**Text section:**
Note: last updated before 2013

SURGICAL OBTURATOR

  1. A surgical obturator replaces missing dentoalveolar and/or palatal structures. They are usually used to close oronasal and/or oroantral communications following ablative cancer surgery or trauma.
    1. The prosthodontist should be consulted preoperatively.
      1. Surgical obturators may be manufactured prior to surgery.
      2. Prosthetic and surgical providers should collaborate regarding the proposed resection.
    2. Objectives
      1. Aid in the initial maintenance of skin grafts designed to replace respiratory mucosa.
        1. The surgical obturator is generally removed following seven to 10 days
      2. Facilitation of PO nutrition and hydration
      3. Facilitation of intelligible speech
      4. Diminish patient anxiety
        1. The allowance of more normal oral function
        2. The presence of the prosthesis may delay patient appreciation of the extent of the defect
    3. Dentate surgical obturator retention
      1. Removable partial denture (RPD) clasps
        1. 18-gauge round stainless steel wire retention
      2. Dental ligatures
        1. The interproximal dental extensions of the obturator's polymethylmethacrylate (PMMA) major connector can be perforated to accommodate the passing of stainless steel ligature wire through the gingival embrasures for labial or buccal tying.

**Supplied entries:**
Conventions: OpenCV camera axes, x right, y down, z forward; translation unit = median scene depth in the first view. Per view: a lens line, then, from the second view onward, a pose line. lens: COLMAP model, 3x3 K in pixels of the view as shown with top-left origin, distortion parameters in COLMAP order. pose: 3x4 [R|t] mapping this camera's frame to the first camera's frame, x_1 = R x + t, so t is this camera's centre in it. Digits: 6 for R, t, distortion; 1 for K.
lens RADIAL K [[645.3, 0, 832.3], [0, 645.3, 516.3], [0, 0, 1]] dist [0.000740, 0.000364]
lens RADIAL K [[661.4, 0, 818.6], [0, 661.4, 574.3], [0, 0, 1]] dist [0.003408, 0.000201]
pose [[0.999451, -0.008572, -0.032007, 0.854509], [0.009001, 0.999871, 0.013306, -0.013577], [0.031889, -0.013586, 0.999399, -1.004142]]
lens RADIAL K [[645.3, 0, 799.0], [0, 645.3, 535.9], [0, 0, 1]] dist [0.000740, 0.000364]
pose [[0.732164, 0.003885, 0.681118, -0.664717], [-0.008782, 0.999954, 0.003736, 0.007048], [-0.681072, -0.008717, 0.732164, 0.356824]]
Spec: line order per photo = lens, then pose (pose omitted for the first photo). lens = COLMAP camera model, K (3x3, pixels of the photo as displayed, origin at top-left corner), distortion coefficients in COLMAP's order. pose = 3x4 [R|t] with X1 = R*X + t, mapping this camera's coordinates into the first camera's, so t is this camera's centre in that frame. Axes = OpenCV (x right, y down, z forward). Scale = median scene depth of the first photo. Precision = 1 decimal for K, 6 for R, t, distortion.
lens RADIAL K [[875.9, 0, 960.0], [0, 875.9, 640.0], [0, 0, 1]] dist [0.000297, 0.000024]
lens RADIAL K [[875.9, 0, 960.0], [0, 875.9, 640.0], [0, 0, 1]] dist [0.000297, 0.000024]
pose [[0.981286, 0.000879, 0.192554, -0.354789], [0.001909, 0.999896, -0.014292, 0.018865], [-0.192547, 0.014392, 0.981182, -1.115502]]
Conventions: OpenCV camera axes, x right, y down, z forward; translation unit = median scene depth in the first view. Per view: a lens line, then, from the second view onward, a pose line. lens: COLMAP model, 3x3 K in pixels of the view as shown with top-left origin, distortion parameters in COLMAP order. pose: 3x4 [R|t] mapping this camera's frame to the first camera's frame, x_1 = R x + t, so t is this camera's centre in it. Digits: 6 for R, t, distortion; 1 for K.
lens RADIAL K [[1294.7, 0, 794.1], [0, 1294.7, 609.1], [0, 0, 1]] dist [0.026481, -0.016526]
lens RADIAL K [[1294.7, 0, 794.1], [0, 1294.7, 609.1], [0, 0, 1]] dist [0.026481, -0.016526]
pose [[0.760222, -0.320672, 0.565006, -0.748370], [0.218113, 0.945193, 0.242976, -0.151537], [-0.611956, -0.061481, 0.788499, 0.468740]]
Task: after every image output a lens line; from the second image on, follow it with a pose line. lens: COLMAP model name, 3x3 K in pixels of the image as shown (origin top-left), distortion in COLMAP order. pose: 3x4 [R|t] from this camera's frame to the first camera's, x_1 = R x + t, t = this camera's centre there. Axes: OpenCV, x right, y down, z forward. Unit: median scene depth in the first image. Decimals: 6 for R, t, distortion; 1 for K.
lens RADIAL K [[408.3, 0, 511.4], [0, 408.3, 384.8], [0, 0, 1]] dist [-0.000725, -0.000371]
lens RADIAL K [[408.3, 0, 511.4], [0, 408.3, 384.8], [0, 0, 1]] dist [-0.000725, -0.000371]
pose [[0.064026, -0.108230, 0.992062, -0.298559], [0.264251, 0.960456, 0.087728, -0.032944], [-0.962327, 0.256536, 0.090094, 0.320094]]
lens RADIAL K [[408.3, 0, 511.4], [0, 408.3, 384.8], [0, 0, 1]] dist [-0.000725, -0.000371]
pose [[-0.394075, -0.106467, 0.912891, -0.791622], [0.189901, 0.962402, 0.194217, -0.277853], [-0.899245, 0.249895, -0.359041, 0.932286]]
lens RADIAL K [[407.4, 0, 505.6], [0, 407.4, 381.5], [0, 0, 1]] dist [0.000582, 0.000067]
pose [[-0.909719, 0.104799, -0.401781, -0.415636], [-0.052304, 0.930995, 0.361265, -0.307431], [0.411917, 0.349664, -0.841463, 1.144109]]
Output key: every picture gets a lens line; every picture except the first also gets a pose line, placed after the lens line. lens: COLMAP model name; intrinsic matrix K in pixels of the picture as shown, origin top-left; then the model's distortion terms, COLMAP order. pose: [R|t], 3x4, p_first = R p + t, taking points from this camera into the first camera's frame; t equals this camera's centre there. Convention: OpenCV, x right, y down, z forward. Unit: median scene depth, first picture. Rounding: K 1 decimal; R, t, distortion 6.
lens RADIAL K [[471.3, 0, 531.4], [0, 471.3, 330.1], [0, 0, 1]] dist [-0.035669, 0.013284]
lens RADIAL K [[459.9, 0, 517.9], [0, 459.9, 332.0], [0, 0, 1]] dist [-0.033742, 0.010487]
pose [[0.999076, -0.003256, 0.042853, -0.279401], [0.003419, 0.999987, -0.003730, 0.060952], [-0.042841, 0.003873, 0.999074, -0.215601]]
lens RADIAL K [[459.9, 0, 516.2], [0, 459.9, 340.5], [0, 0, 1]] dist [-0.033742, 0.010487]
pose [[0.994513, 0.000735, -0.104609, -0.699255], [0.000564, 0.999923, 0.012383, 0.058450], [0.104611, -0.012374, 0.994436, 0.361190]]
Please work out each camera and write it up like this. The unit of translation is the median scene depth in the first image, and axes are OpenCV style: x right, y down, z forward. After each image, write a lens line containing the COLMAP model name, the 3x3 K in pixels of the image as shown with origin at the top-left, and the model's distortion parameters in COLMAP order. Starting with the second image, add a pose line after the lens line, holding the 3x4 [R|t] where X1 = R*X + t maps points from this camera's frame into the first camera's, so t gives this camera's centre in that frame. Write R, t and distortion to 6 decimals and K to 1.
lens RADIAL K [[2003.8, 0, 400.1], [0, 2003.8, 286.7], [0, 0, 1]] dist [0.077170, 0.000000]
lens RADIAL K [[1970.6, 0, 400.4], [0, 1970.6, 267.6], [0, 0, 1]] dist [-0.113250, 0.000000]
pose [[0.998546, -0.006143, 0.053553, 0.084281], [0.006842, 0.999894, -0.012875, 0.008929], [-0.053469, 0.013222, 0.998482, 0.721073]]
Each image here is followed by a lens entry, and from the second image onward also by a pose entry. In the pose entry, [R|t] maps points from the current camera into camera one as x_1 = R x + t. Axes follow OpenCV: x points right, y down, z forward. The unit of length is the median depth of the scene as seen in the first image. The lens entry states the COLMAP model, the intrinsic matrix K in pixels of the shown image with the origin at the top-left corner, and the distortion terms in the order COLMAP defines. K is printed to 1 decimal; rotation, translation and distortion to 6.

**To do:**
1. Name every objective that the surgical obturator outline lists for the device.
2. Pick up the surgical obturator outline after its final line and keep writing.

**Response list:**
1.
- Aid in the initial maintenance of skin grafts designed to replace respiratory mucosa
- Facilitation of PO nutrition and hydration
- Facilitation of intelligible speech
- Diminish patient anxiety

2.
      3. Sutures
        1. Suture material can be placed through resilient prosthodontic lining material bonded to the obturator's PMMA surface and the buccal or labial soft tissues.
      4. Palatal screws
        1. 15 to 17 mm screws passed through a hole in the palatal aspect of the obturator's PMMA and into the remnant hard palatal shelf
        2. Beware of dental roots and/or succedaneous tooth buds
    4. Edentulous surgical obturator retention
      1. Sutures
        1. Suture material can be placed through resilient prosthodontic lining material bonded to the obturator's PMMA surface and the buccal or labial soft tissues.
      2. Palatal screws
        1. 15 to 17 mm screws passed through a hole in the palatal aspect of the obturator's PMMA and into the remnant hard palatal shelf.
      3. Ligature wire
        1. The passage of wire through holes bored into the obturator's lateral flanges and remnants of the zygomatic processes or zygoma can aid in prosthetic retention.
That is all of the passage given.